◆ Exercises to complete ◆
(1) In the matplotlib histogram thread, how many intervals does the first reply say are needed for 5-minute bins with a maximum duration of 75 minutes?
(2) Please carry on the matplotlib histogram thread from its last line.

Reputation: 7356
I am new to python as well as matplotlib. I am trying to plot trip data for each city using a histogram from matplotlib. Here is the sample data i am trying to plot.
Data:
duration month hour day_of_week user_type
0 15.433333 3 23 Thursday Subscriber
1 3.300000 3 22 Thursday Subscriber
2 2.066667 3 22 Thursday Subscriber
3 19.683333 3 22 Thursday Subscriber
4 10.933333 3 22 Thursday Subscriber
5 19.000000 3 21 Thursday Subscriber
6 6.966667 3 21 Thursday Subscriber
7 17.033333 3 20 Thursday Subscriber
8 6.116667 3 20 Thursday Subscriber
9 6.316667 3 20 Thursday Subscriber
10 11.300000 3 20 Thursday Subscriber
11 8.300000 3 20 Thursday Subscriber
12 8.283333 3 19 Thursday Subscriber
13 36.033333 3 19 Thursday Subscriber
14 5.833333 3 19 Thursday Subscriber
15 5.350000 3 19 Thursday Subscriber
Code:
def get_durations_as_list(filename):
with open(filename, 'r') as f_in:
reader = csv.reader(f_in)
next(reader, None)
for row in reader:
if row[4] in ['Subscriber','Registered'] and float(row[0]) < 75:
subscribers.append(float(row[0]))
elif row[4] in ['Casual','Customer'] and float(row[0]) < 75:
customers.append(float(row[0]))
return subscribers,customers
data_files = ['./data/Washington-2016-Summary.csv','./data/Chicago-2016-Summary.csv','./data/NYC-2016-Summary.csv',]
for file in data_files:
city = file.split('-')[0].split('/')[-1]
subscribers,customers = get_durations_as_list(file)
plt.hist(subscribers,range=[min(subscribers),max(subscribers)],bins=5)
plt.title('Distribution of Subscriber Trip Durations for city {}'.format(city))
plt.xlabel('Duration (m)')
plt.show()
plt.hist(customers,range=[min(subscribers),max(subscribers)],bins=5)
plt.title('Distribution of Customers Trip Durations for city {}'.format(city))
plt.xlabel('Duration (m)')
plt.show()
Now the question is how to set the time interval to 5mins wide and how to plot only the trips which are less than 75mins.
I have gone through the documentation but it looks complicated. After reading few stackoverflow question i found that bins are used to set the time interval. Is my assumption correct.
Upvotes: 0
Views: 2602
Reputation: 184
To set the interval of 5 mins with max duration as 75 min, you would need 15 intervals. Hence your bin size will be 75/5.
you can write it either bins=int(75/5)
or as @om tripathi suggested as numpy.arange(0,75,5)
.
Also you need not filter the duration greater than 75 min in the data filtering stage. You can always set the range as range = range(0, 75)
in histogram to discard values greater than 75.
e.g. pyplot.hist(data, bins=numpy.arange(0,75,15) ,range=(0, 75))
Upvotes: 0
Reputation: 300
yes, your assumption is very much correct you can use bins parameter as a sequence. in your case, it will be like.

Page-level text extractions

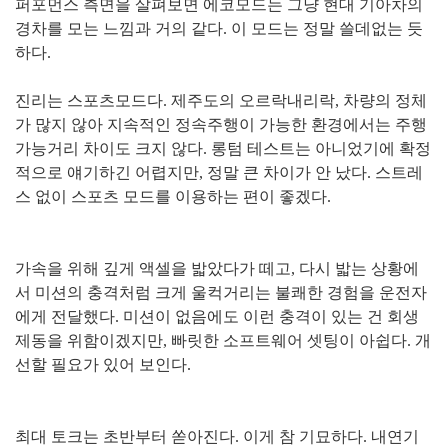
퍼포먼스 측면을 살펴보면 에코모드는 그냥 현대 기아차의
경차를 모는 느낌과 거의 같다. 이 모드는 정말 쓸데없는 듯
하다.
진리는 스포츠모드다. 제주도의 오르락내리락, 차량의 정체
가 많지 않아 지속적인 정속주행이 가능한 환경에서는 주행
가능거리 차이도 크지 않다.
롱텀 테스트는 아니었기에 확정
적으로 얘기하긴 어렵
지만, 정말 큰 차이가 안 났다. 스트레
스 없이 스포츠 모드를 이용하는 편이 좋겠다.
가속을 위해 깊게 액셀을 밟았다가 떼고,
다시 밟는 상황에
서
미션의 충격처럼 크게 울컥거리는 불쾌한 경험을 운전자
에게 전달했다. 미션이 없음에도 이런 충격이 있는 건
회생
제동을 위함이겠지만, 빠릿한 소프트웨어 셋팅이 아쉽다. 개
선할 필요가 있어 보인다.
최대 토크는 초반부터 쏟아진다. 이게 참 기묘하다. 내연기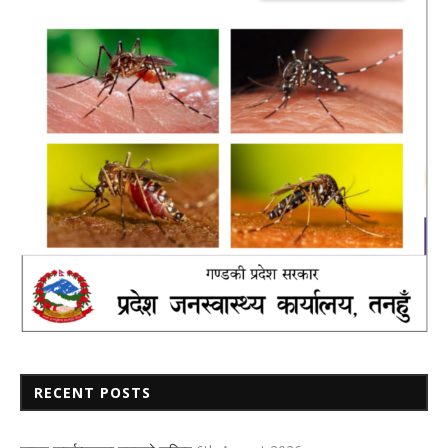
RECENT POSTS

◆ Expected responses ◆
(1) 15 intervals.

(2)
b = [ 0, 5, 10, 15, 20, 25, 30, 35, 40, 45, 50, 55, 60, 65, 70]
you can use numpy to genrate the above list.
bins = numpy.arange(0,75,5)
Also, you can use Subscriber and Customer data set in one go below is the function
def plot_duration_type(filename):
city = filename.split('-')[0].split('/')[-1]
with open(filename, 'r') as f_in:
reader = csv.DictReader(f_in)
subscriber_duration = []
customer_duration = []
for row in reader:
if float(row['duration']) < 75 and row['user_type'] == 'Subscriber':
subscriber_duration.append(float(row['duration']))
elif float(row['duration']) < 75 and row['user_type'] == 'Customer':
customer_duration.append(float(row['duration']))
b = [ 0, 5, 10, 15, 20, 25, 30, 35, 40, 45, 50, 55, 60, 65, 70]
plt.hist([subscriber_duration, customer_duration], bins=b, color=['orange', 'green'],
label=['Subscriber', 'Customer'])
title = "{} Distribution of Trip Durations".format(city)
plt.title(title)
plt.xlabel('Duration (m)')
plt.show()
data_file = ['./data/Washington-2016-Summary.csv', './data/Chicago-2016-Summary.csv', './data/NYC-2016-Summary.csv']
for datafile in data_file:
print(plot_duration_type(datafile))
Upvotes: 0
Reputation: 23889
I cannot try it out but here are my thoughts:
The bins
argument can also be a sequence of bin edges. Therefore you can take the minimum and maximum of durations and create a sequence with a step size of 5 (here using the numpy
library):
import numpy as np
sequence = np.arange(min(dat['duration']), max(dat['duration']), 5)
(Maybe you want to floor/ceil the minimum and maximum values to integers.)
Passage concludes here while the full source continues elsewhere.